UFO Mission was a sci-fi sketch that showed what happened on a day that a UFO made first contact. In the sketch, the people were so afraid that the aliens weren’t here to make peace, so they surrounded the ship with a Special Forces team who were armed to the teeth in order to fight the alien being if they were to step out of line. I thought this sketch was leading to the message of attack before getting attacked even if the visitors come in peace but then the first soldier went into the UFO only to come out a half-hour later filled with shame while not wearing any clothes. This patterned continued over and over again as soldier after soldier entered the ship only to return naked. Based on the clues, it was clear that the soldiers were getting anally probed only to become confused when they found that they actually liked it.
Rappers with Simple Lyrics was a sketch where Deion Sander, Tim Meadows, and Adam Sandler played a rap crew with the most uncomplicated lyrics of all time.
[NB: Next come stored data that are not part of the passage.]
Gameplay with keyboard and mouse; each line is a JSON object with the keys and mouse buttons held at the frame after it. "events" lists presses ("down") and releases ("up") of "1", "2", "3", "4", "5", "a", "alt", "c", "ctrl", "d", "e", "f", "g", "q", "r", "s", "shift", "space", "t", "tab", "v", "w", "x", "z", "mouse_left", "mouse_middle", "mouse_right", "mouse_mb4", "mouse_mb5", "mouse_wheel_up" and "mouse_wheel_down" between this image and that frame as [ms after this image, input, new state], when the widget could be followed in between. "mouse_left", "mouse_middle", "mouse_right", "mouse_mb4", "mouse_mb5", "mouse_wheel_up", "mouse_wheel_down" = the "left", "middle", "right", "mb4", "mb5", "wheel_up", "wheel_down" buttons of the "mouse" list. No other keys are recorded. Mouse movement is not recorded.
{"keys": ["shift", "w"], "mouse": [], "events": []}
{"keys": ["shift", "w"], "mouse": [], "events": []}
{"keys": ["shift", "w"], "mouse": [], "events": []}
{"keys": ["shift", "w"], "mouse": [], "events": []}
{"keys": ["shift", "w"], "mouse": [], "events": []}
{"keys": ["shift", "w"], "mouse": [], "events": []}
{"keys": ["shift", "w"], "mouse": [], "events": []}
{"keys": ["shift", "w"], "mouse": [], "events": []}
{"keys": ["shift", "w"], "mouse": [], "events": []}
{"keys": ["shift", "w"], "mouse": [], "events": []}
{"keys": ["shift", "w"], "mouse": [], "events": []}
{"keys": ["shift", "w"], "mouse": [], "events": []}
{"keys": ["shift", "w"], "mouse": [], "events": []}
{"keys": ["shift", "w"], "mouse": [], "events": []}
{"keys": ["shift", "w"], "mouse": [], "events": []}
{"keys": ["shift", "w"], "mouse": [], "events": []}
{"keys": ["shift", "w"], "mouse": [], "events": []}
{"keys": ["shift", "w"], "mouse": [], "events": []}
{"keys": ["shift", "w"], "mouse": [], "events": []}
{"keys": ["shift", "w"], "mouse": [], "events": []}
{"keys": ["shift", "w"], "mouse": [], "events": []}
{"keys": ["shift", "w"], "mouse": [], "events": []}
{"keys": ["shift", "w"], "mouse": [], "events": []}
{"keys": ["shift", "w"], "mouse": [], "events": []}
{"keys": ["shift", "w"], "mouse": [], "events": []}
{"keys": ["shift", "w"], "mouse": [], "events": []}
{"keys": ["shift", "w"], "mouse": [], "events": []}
Their songs were mainly made up of the hype that a rapper might use to build a song up to its first line only to abruptly end with the who group shouting, “Peace, we’re out of here.”
Bon Jovi then returned to the stage to perform Someday I'll Be Saturday Night.
It then turned to 4:45 in the AM, so you know what that means? It means it’s time for another installment of Perspectives where this week Lionel Osbourne interviewed Deion Sanders who played the leader of a bores athletic club and the two went on to have an incredibly dull conversation, well intentionally dull which is one of my favorite aspects of this reoccurring character.
Deion Meets Sick Boy was a sketch where, as the title suggests, Deion Sanders met a sick child at a hospital for a parody of the old Babe Ruth tale where he promised a home run to a die New Jersey child. In this version of the story, Chris Farley played the boy whose dying wish was to have Sanders “hot dog” it up and do a celebratory dance in his name.
Deion Sanders took to the music stage to perform Must Be The Money and the song It's On, back to back. Deion’s lip syncing was so extreme that he seemed caught off guard by the hard stop to both songs instead of them gradually ending like you would expect from a live performance.
Finally, Deion Sanders closed the show by thanking the audience and saying his goodnights.
Though this wasn’t the best of episodes, I do like how it was good enough to where it wasn’t too hard to find these favorite moments of the night. First, I loved this week’s installment of Perspectives because this is one of my favorite obscure reoccurring sketch of all time to the point where, to this day, I still write all of my times in the (Insert Time) “in the AM/PM” format. Next, I really liked the UFO mission because it made me laugh when Chris Farley had a wardrobe malfunction and lost his pants before it was the right time. Finally, I was a fan of the 1995 Espy Awards parody because there’s nothing more fun than seeing Manute Bol completely dwarf an average human.